The APALI Retreat sets the foundation for the rest of the program. Participants go off-campus for a weekend retreat and begin to build relationships with each other and develop tangible leadership skills that can be used in the future. They do this as they explore their identities and discuss issues that are pertinent to the Asian Pacific American community.

The Sessions

Following the retreat, members commit to attending 6 sessions throughout the semester. These sessions are usually every other Tuesday from 6:30PM – 9:00PM and are led by two facilitators who have undergone the APALI experience. Topics vary from year to year and evolve with the issues that are facing the APA community. Topics that have been discussed in the past include public speaking, consensus building, model minority, perpetual foreigner, affirmative action, hate crimes and other issues that are relevant to the APA community. By sharing their past experiences, engaging in dialogue, and participating in planned activities, participants learn experientially about their identity, empower themselves, and consequently prepare themselves for leadership roles in the future.

The Resources

In addition to the workshops, APALI subsidizes conference attendance for each student to develop leaderships skills relevant to issues within and beyond the APA community. Some conferences that past APALI graduates have attended include the East Coast Asian American Student Union Conference (ECAASU), the Korean American Students Conference (KASCON), and the Filipino Intercollegiate Networking Dialogue (FIND).

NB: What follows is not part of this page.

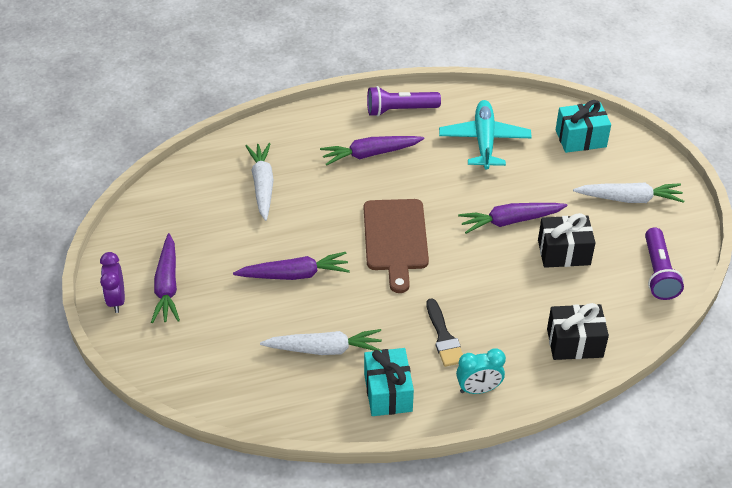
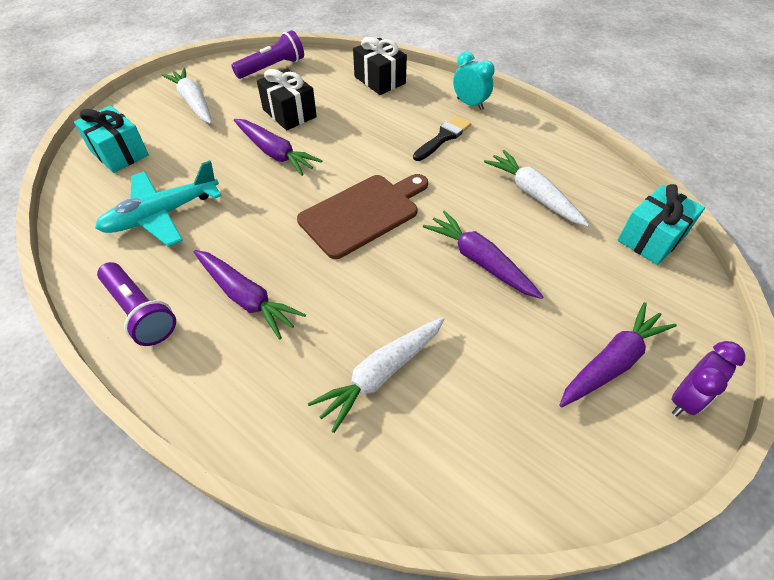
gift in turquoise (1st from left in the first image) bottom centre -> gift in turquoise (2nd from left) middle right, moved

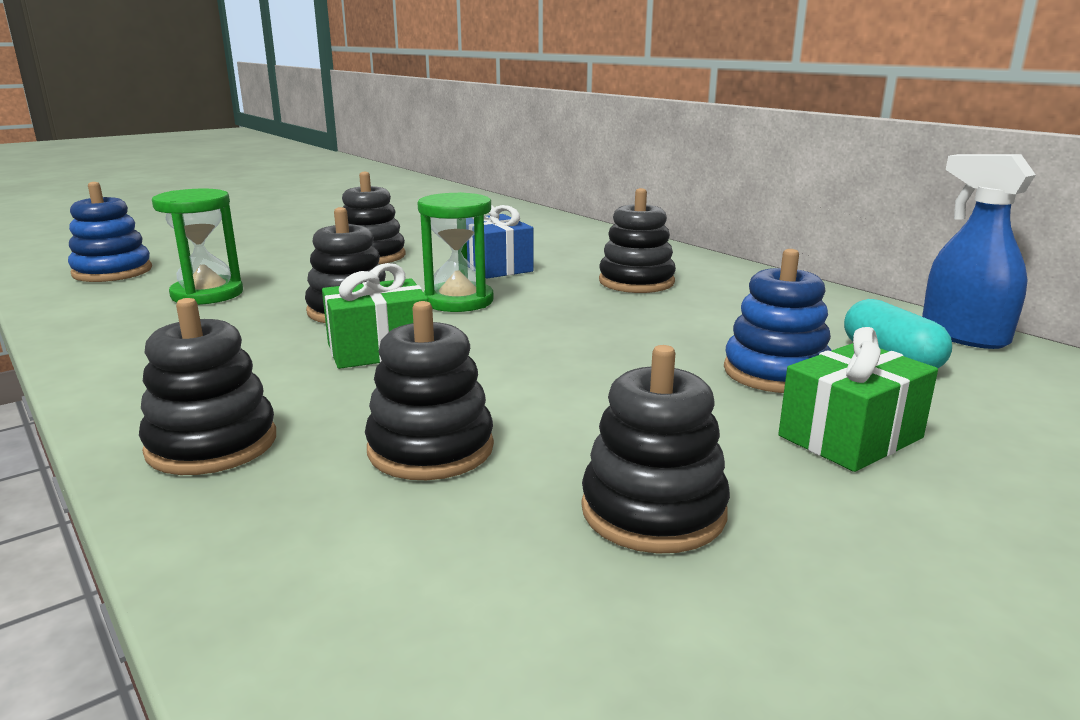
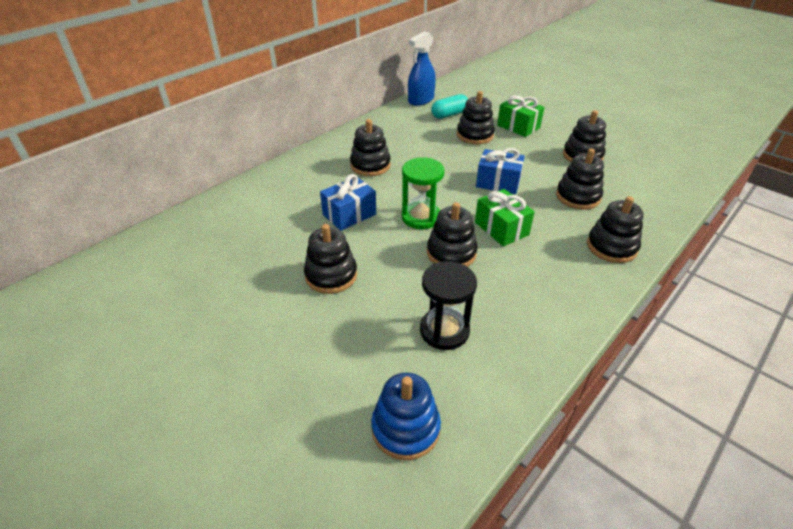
hourglass in green (1st from left) middle left -> hourglass in black centre
stacking toy in blue (2nd from left) middle right -> stacking toy in black (4th from left) top centre
none -> gift in blue (2nd from left) top centre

Furthermore, by collaborating with other groups and campus resources, APALI participants are exposed to different aspects of campus life.

Getting Involved

To become a part of APALI, you must be nominated (self-nominations are accepted) and submit an application. For more information, email paach@lists.upenn.edu.


As Asian Americans, APALI introduced us to a dialogue about personal cultural identities and where those identities placed us in society. I’m so grateful that it made me aware of APA achievements, historical roots, and issues of concern that still need to be addressed. For the welcoming inclusion that APALI and PAACH offered, it has honestly been among the greatest experiences I have ever had in my life. It drastically affected my worldview, as well as fueled my motivations to give back to the Asian Pacific American community at Penn. Bringing the state of the APA community into our consciousness also inspires young students, who have so much potential, to factor in the well being of these minority communities into their involvement. The program is an innovative way of learning in itself, as it draws upon a combination of external knowledge, personal history, and shared experiences with the rest of the APALI class. Getting to talk so readily and draw upon my own experiences instead of regurgitating external readings really drives the message home and encourages personal involvement to the subject matter.

APALI to me was really the most amazing and rewarding experience I’ve had at Penn. On a more global scale, it really helped me redefine my identity as an Asian American and opened my eyes to a lot of the issues that Asian Americans face in everyday life. Were it not for my experiences in APALI I would not have been so moved and inspired to get involved in the APA community at Penn and apply/get selected for APAHW board and the PEER mentoring program. On a more personal note, the talks really helped me better understand some of the issues that my family had, particularly my parents, and allowed me to form better relationships with them. I think APALI needs to be continued in order to offer an outlet where people who are interested in APA issues can meet each other and mutually inspire each other to become more pro-active and involved in the Penn community.